* YOUR GOAL
Copy each of the records exactly; leave nothing out.

▬▬▬▬▬▬

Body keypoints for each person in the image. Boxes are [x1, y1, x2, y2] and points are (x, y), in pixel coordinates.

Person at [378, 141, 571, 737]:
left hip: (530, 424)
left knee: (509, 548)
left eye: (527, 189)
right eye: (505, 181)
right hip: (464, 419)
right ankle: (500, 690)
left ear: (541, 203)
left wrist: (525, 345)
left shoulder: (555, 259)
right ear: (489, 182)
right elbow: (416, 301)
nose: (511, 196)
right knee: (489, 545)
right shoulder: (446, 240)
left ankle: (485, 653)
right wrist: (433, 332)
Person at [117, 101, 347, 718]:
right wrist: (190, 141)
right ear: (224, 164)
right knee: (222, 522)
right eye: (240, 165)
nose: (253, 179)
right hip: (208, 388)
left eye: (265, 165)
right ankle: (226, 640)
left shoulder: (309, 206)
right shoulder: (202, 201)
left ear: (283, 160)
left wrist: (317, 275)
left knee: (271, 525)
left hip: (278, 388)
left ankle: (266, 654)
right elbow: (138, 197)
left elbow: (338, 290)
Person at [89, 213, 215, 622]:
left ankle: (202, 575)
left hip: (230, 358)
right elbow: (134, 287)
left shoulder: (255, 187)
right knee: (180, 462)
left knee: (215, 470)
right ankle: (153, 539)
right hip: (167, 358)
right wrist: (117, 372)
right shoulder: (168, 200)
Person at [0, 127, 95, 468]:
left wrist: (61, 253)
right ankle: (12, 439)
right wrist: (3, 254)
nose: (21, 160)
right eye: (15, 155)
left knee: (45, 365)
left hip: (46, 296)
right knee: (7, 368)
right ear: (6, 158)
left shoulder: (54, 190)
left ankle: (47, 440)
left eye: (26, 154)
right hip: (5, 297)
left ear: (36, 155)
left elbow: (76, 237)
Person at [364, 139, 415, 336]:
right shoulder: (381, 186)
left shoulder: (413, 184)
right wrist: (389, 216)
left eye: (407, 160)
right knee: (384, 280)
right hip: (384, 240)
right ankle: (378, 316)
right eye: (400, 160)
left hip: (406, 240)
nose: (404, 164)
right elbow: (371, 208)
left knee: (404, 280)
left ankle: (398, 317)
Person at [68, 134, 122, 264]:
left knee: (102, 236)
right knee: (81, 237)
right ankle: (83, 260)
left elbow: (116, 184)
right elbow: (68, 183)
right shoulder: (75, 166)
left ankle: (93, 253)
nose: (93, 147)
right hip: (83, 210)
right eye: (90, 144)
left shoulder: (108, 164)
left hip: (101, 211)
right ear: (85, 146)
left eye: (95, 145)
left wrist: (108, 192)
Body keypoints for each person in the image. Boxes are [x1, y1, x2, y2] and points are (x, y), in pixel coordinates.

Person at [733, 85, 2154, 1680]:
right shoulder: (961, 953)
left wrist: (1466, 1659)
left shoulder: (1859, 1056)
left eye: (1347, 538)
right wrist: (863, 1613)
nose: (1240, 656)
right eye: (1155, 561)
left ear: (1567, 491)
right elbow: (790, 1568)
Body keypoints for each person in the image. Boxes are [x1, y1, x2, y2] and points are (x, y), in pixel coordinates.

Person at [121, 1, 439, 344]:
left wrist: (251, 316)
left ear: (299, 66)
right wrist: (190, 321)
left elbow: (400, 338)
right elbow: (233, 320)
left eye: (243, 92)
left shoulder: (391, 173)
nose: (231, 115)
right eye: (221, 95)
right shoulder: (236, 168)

▬▬▬▬▬▬

* WRITTEN REPLY
Body keypoints for each person in the image. Boxes are [x1, y1, x2, y2] and points are (x, y), in pixel coordinates.

Person at [378, 141, 571, 737]:
left hip: (530, 424)
left knee: (509, 548)
left eye: (527, 189)
right eye: (505, 181)
right hip: (464, 419)
right ankle: (500, 690)
left ear: (541, 203)
left wrist: (525, 345)
left shoulder: (555, 259)
right ear: (489, 182)
right elbow: (416, 301)
nose: (511, 196)
right knee: (489, 545)
right shoulder: (446, 240)
left ankle: (485, 653)
right wrist: (433, 332)
Person at [117, 101, 347, 718]:
right wrist: (190, 141)
right ear: (224, 164)
right knee: (222, 522)
right eye: (240, 165)
nose: (253, 179)
right hip: (208, 388)
left eye: (265, 165)
right ankle: (226, 640)
left shoulder: (309, 206)
right shoulder: (202, 201)
left ear: (283, 160)
left wrist: (317, 275)
left knee: (271, 525)
left hip: (278, 388)
left ankle: (266, 654)
right elbow: (138, 197)
left elbow: (338, 290)
Person at [89, 213, 215, 622]:
left ankle: (202, 575)
left hip: (230, 358)
right elbow: (134, 287)
left shoulder: (255, 187)
right knee: (180, 462)
left knee: (215, 470)
right ankle: (153, 539)
right hip: (167, 358)
right wrist: (117, 372)
right shoulder: (168, 200)
Person at [0, 127, 95, 468]:
left wrist: (61, 253)
right ankle: (12, 439)
right wrist: (3, 254)
nose: (21, 160)
right eye: (15, 155)
left knee: (45, 365)
left hip: (46, 296)
right knee: (7, 368)
right ear: (6, 158)
left shoulder: (54, 190)
left ankle: (47, 440)
left eye: (26, 154)
right hip: (5, 297)
left ear: (36, 155)
left elbow: (76, 237)
Person at [364, 139, 415, 336]:
right shoulder: (381, 186)
left shoulder: (413, 184)
right wrist: (389, 216)
left eye: (407, 160)
right knee: (384, 280)
right hip: (384, 240)
right ankle: (378, 316)
right eye: (400, 160)
left hip: (406, 240)
nose: (404, 164)
right elbow: (371, 208)
left knee: (404, 280)
left ankle: (398, 317)
Person at [68, 134, 122, 264]:
left knee: (102, 236)
right knee: (81, 237)
right ankle: (83, 260)
left elbow: (116, 184)
right elbow: (68, 183)
right shoulder: (75, 166)
left ankle: (93, 253)
nose: (93, 147)
right hip: (83, 210)
right eye: (90, 144)
left shoulder: (108, 164)
left hip: (101, 211)
right ear: (85, 146)
left eye: (95, 145)
left wrist: (108, 192)
Body keypoints for each person in the image. Boxes are [x1, y1, x2, y2] and points are (x, y), in pixel coordinates.

Person at [733, 85, 2154, 1680]:
right shoulder: (961, 953)
left wrist: (1466, 1659)
left shoulder: (1859, 1056)
left eye: (1347, 538)
right wrist: (863, 1613)
nose: (1240, 656)
right eye: (1155, 561)
left ear: (1567, 491)
right elbow: (790, 1568)
Body keypoints for each person in the image. Boxes are [x1, y1, x2, y2] and points are (x, y), in pixel coordinates.

Person at [121, 1, 439, 344]:
left wrist: (251, 316)
left ear: (299, 66)
right wrist: (190, 321)
left elbow: (400, 338)
right elbow: (233, 320)
left eye: (243, 92)
left shoulder: (391, 173)
nose: (231, 115)
right eye: (221, 95)
right shoulder: (236, 168)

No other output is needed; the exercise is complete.